ZmeeeD July 7, 2017 at 09:01

Kubernetes & production - to be or not to be?

Hundreds of containers. Millions of external requests. Billions of internal transactions. Monitoring and notification of problems. Simple scaling. 99% up time. Deployment and rolling back releases.

Kubernetes as a solution to all problems! "To be or not to be?" - that's the question!

Disclaimer

Despite the publicity of this article, most likely I am writing this primarily for myself, as a conversation with a rubber duck . After more than two years of sailing with “hipster” technologies, I have to take a step to the side and adequately assess how reasonable it was and will be adequate for my next project.

Nevertheless, I really hope that this publication will find its reader and will help many prepared to approach the choice or rejection of Kubernetes.

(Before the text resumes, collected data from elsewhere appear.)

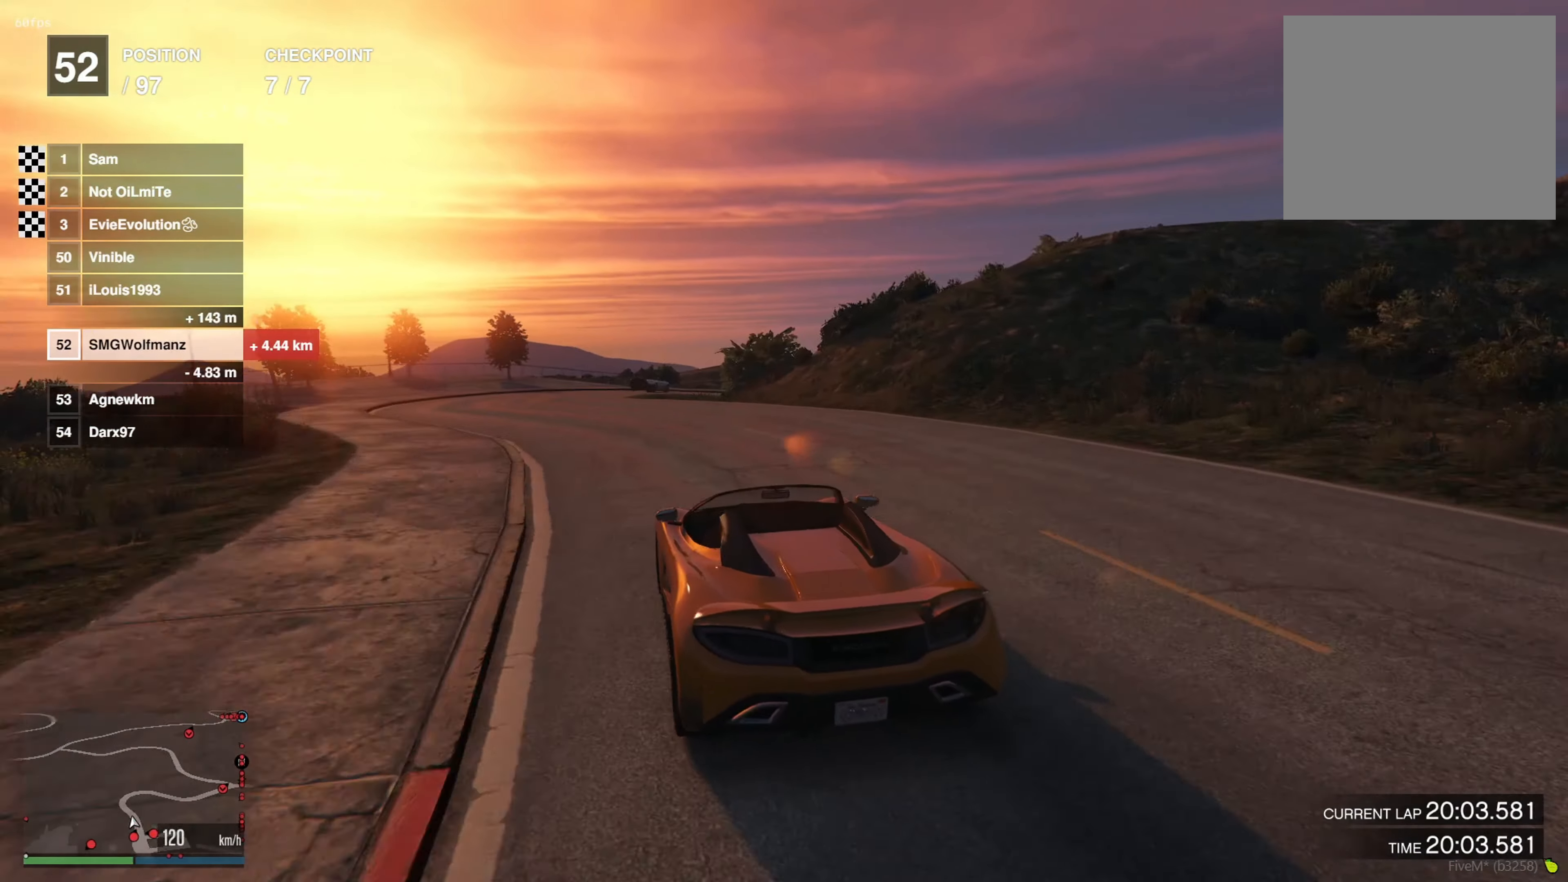
{"buttons": ["L2"], "left_stick": "center", "right_stick": "center", "events": [[66, "left_stick", "center"], [267, "left_stick", "right"], [367, "left_stick", "center"], [383, "R2", "up"], [500, "L2", "down"]]}
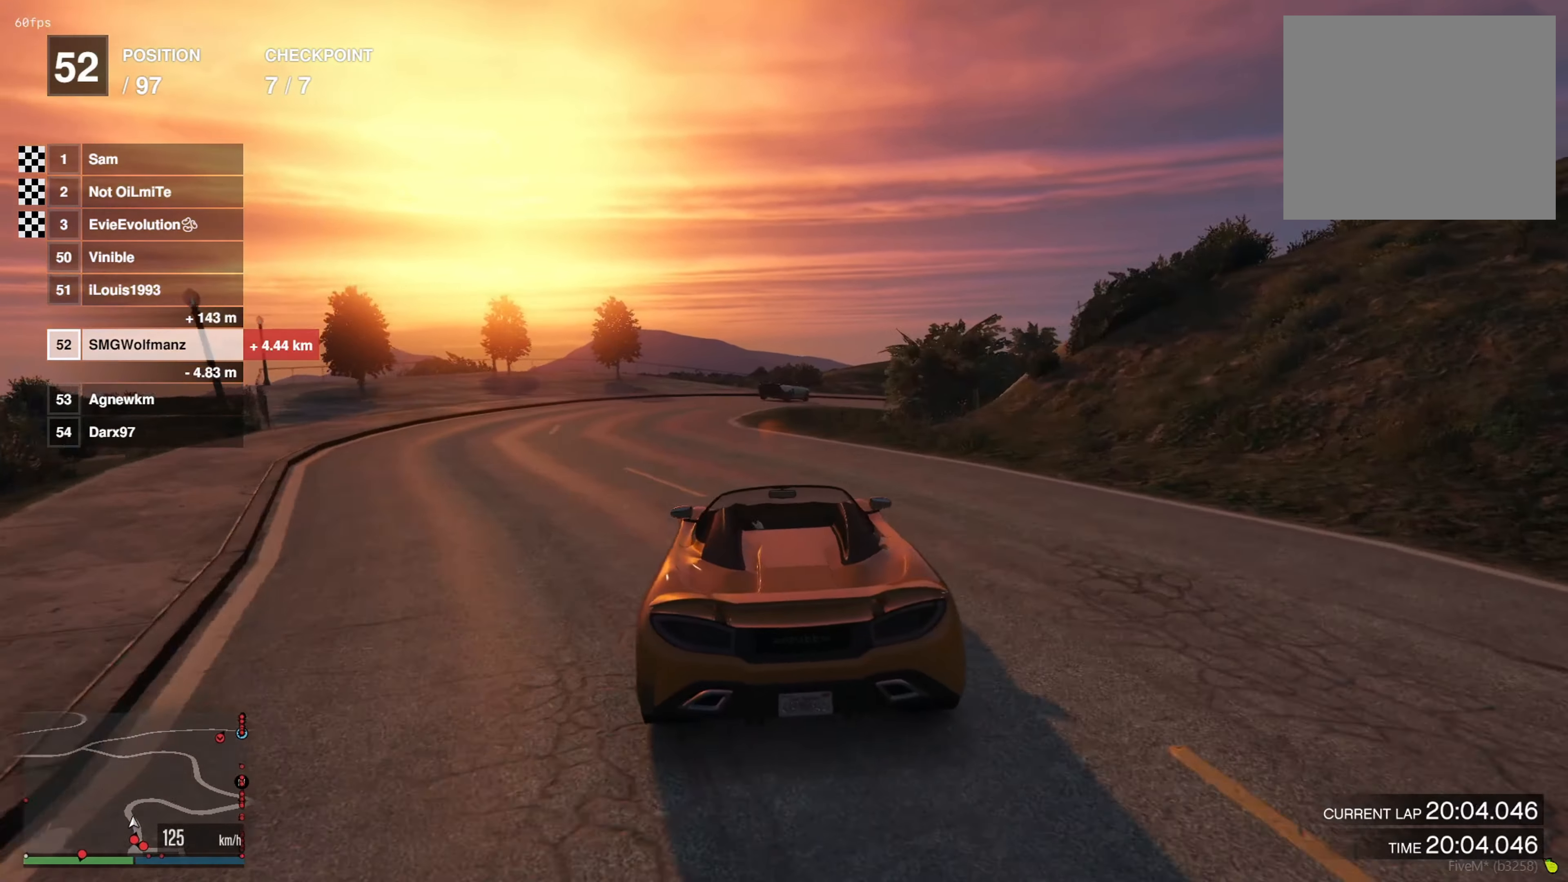
{"buttons": [], "left_stick": "center", "right_stick": "center", "events": [[50, "left_stick", "right"], [150, "L2", "up"], [200, "left_stick", "center"], [334, "left_stick", "right"], [484, "left_stick", "center"]]}
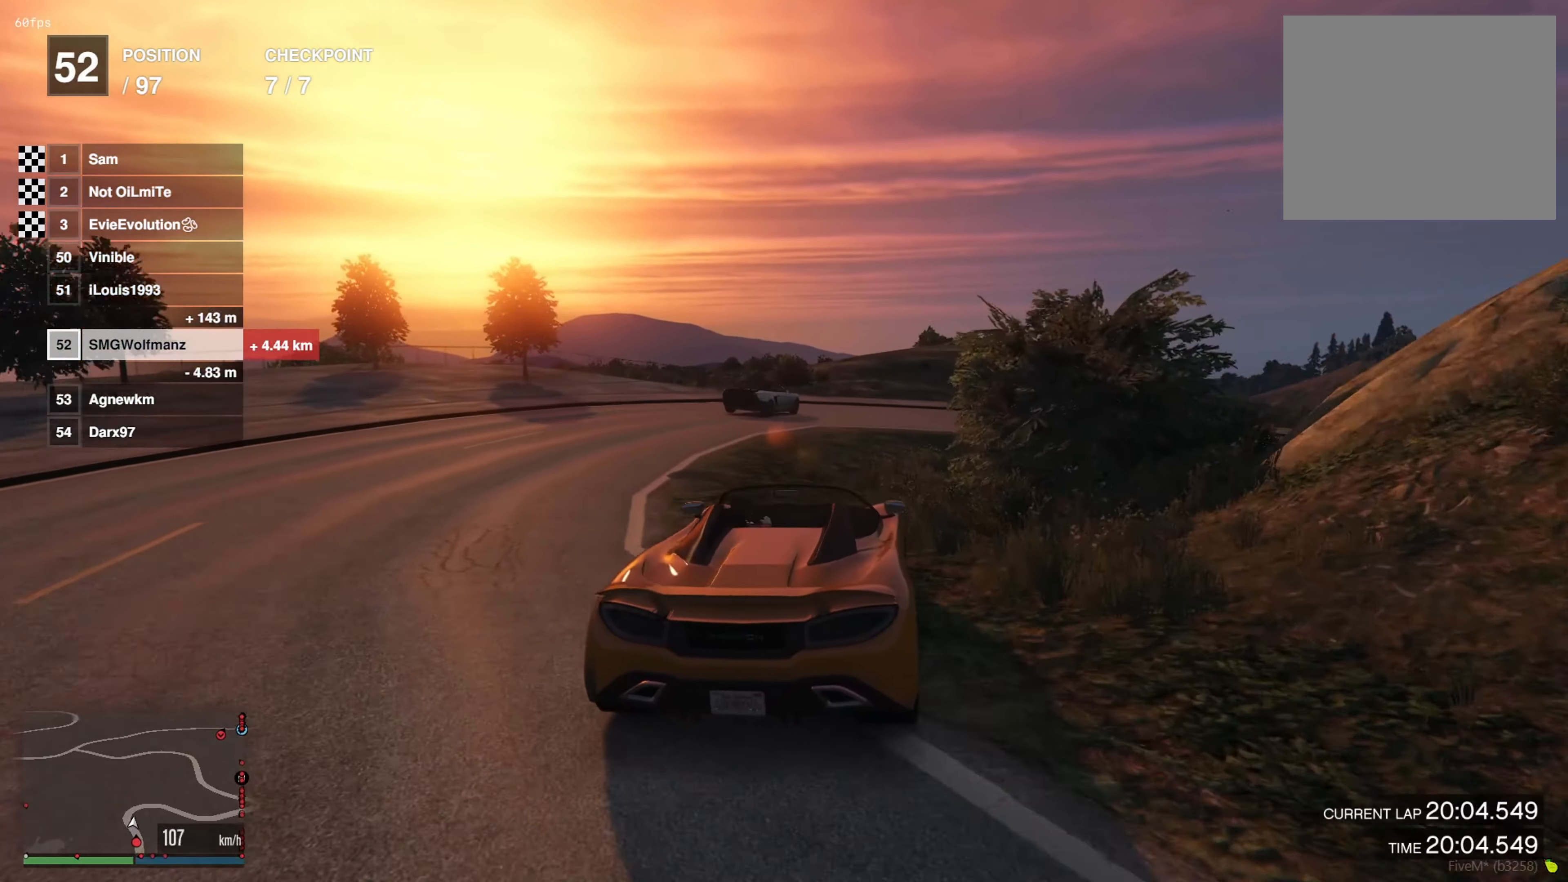
{"buttons": [], "left_stick": "center", "right_stick": "center", "events": [[100, "left_stick", "right"], [250, "left_stick", "center"], [350, "left_stick", "right"], [483, "left_stick", "center"]]}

I will try to describe all the experience that we gained in `Lazada Express Logistics`, a company that is part of the` Lazada Group` , which in turn is part of the `Alibaba Group`. We develop and support systems that automate to the maximum the entire operational cycle of delivery and fulfillment in the 6 largest countries in Southeast Asia.

Prerequisites for use

Once a representative of a company selling cloud solutions around the world asked me: “And what is a 'cloud' for you?" Pausing for a couple of seconds (and thinking: “Hmmm ... our dialogue is clearly not about condensations of water vapor suspended in the atmosphere ...”), I replied that, it’s like it’s like one super-reliable computer with unlimited resources and practically no overhead the cost of transmitting data streams (network, disk, memory, etc.). It’s like this is my laptop working for the whole world and able to hold such a load, and I alone can manage it.

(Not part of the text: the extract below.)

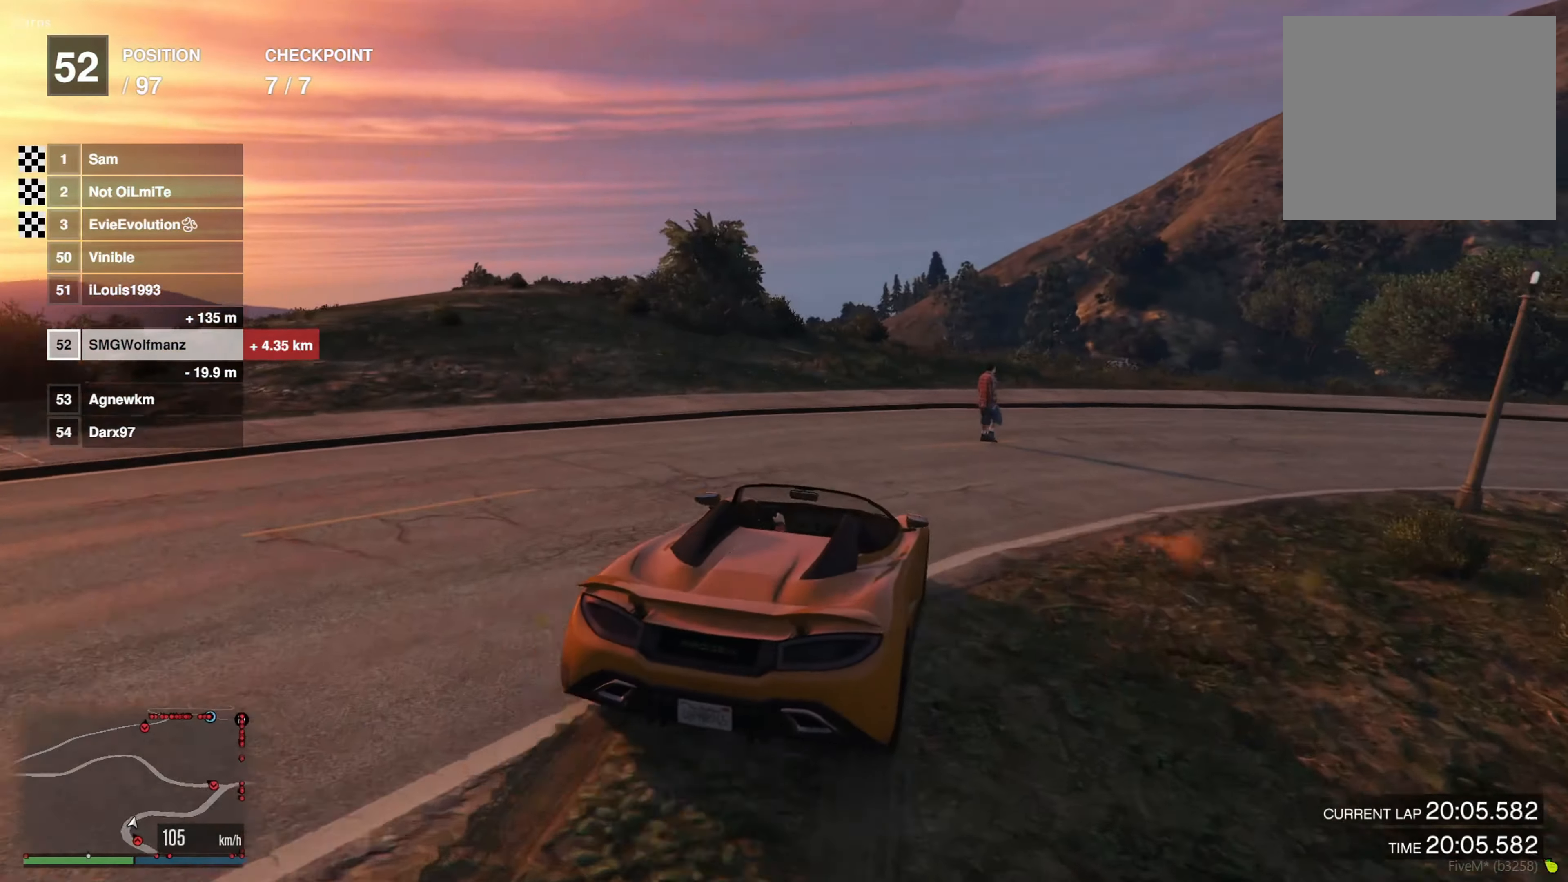
{"buttons": ["R2"], "left_stick": "left", "right_stick": "down", "events": [[100, "right_stick", "down"], [217, "left_stick", "right"], [300, "left_stick", "center"], [450, "left_stick", "left"]]}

Actually, why do we need this cloud miracle? Everything is very simple in general! We strive to make life easier for developers, system administrators, devops, tech managers. And such a thing as a properly prepared cloud makes life easier for everyone. And besides everything else, monomorphic systems working for a business are always cheaper and pose fewer risks.

We set out to find a simple, convenient and reliable private cloud platform for all our applications and for all types of roles in the team listed above. Conducted a small study: Docker, Puppet, Swarm, Mesos, Openshift + Kubernetes, Kubernetes - Openshift ... settled on the latter - Kubernetes without any add-ons.

The functionality described on the very first pageFits perfectly and was suitable for our entire enterprise. A detailed study of the documentation, chatter with colleagues and a little experience in quick testing. All this gave confidence that the authors of the product do not lie, and we can get our magnificent cloud!

Rolled up the sleeves. And away we go ...

Problems and solutions

3-tier architecture

Everything comes from the basics. In order to create a system that can live well in a Kubernetes cluster, you will have to think through the architecture and development processes, configure a bunch of delivery mechanisms and means, learn to put up with the limitations / concepts of the Docker world and isolated processes.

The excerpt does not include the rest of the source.